▼

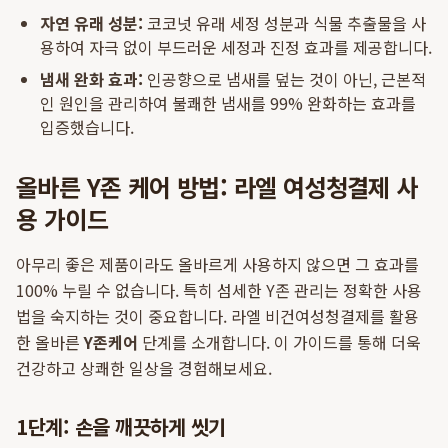
자연 유래 성분:
코코넛 유래 세정 성분과 식물 추출물을 사
용하여 자극 없이 부드러운 세정과 진정 효과를 제공합니다.
냄새 완화 효과:
인공향으로 냄새를 덮는 것이 아닌, 근본적
인 원인을 관리하여 불쾌한 냄새를 99% 완화하는 효과를
입증했습니다.
올바른 Y존 케어 방법: 라엘 여성청결제 사
용 가이드
아무리 좋은 제품이라도 올바르게 사용하지 않으면 그 효과를
100% 누릴 수 없습니다. 특히 섬세한 Y존 관리는 정확한 사용
법을 숙지하는 것이 중요합니다. 라엘 비건여성청결제를 활용
한 올바른
Y존케어
단계를 소개합니다. 이 가이드를 통해 더욱
건강하고 상쾌한 일상을 경험해보세요.
1단계: 손을 깨끗하게 씻기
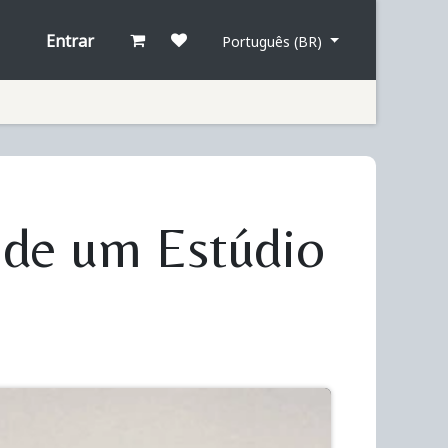
Entrar
Português (BR)
 de um Estúdio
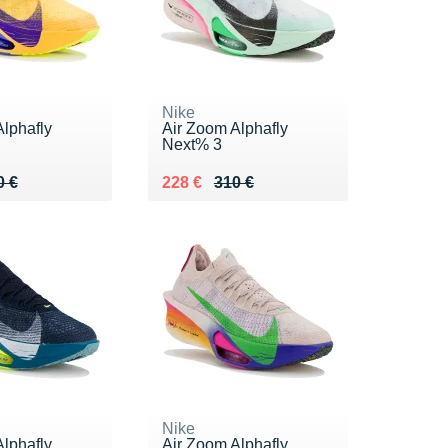
Nike
lphafly
Air Zoom Alphafly
Next% 3
 310 €
9 €
Au lieu de 310 €
Vendu 228 €
0 €
228 €
310 €
Nike
lphafly
Air Zoom Alphafly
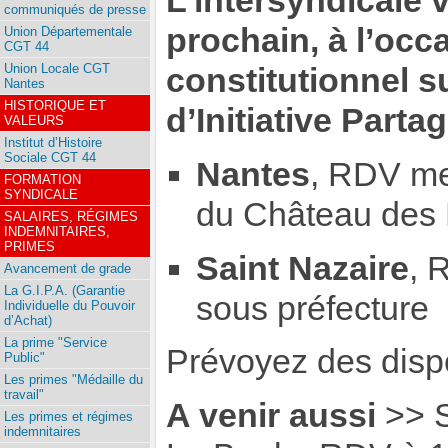
L’intersyndicale
communiqués de presse
prochain, à l’occ
Union Départementale
CGT 44
Union Locale CGT
constitutionnel 
Nantes
HISTORIQUE ET
d’Initiative Parta
VALEURS
Institut d’Histoire
Sociale CGT 44
Nantes
, RDV me
FORMATION
SYNDICALE
du Château des
SALAIRES, RÉGIMES
INDEMNITAIRES,
PRIMES
Saint Nazaire
, 
Avancement de grade
La G.I.P.A. (Garantie
sous préfecture
Individuelle du Pouvoir
d’Achat)
La prime "Service
Prévoyez des dispos
Public"
Les primes "Médaille du
travail"
A venir aussi
>> 
Les primes et régimes
indemnitaires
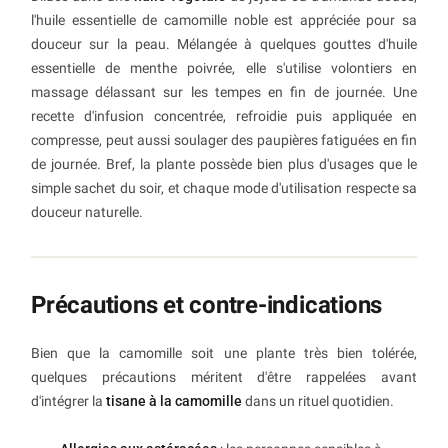
l'huile essentielle de camomille noble est appréciée pour sa
douceur sur la peau. Mélangée à quelques gouttes d'huile
essentielle de menthe poivrée, elle s'utilise volontiers en
massage délassant sur les tempes en fin de journée. Une
recette d'infusion concentrée, refroidie puis appliquée en
compresse, peut aussi soulager des paupières fatiguées en fin
de journée. Bref, la plante possède bien plus d'usages que le
simple sachet du soir, et chaque mode d'utilisation respecte sa
douceur naturelle.
Précautions et contre-indications
Bien que la camomille soit une plante très bien tolérée,
quelques précautions méritent d'être rappelées avant
d'intégrer la
tisane à la camomille
dans un rituel quotidien.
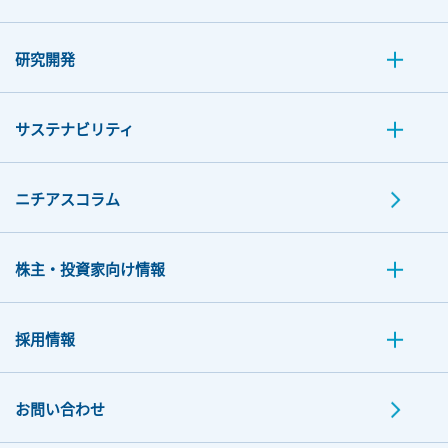
研究開発
サステナビリティ
ニチアスコラム
株主・投資家向け情報
採用情報
お問い合わせ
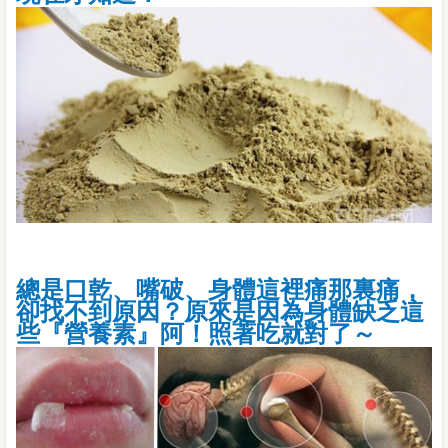
總是口乾、嘴破、身體這裡痛那裏痛，
卻找不到原因？原來是因為身體缺乏這
些『營養素』阿！照著吃就對了～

▲

■ INSTRUCTION ■
Your answer should consist of the lines from the listing that hold the word "essentielle".

■ COMPLETED EXERCISE ■
l'huile essentielle de camomille noble est appréciée pour sa
essentielle de menthe poivrée, elle s'utilise volontiers en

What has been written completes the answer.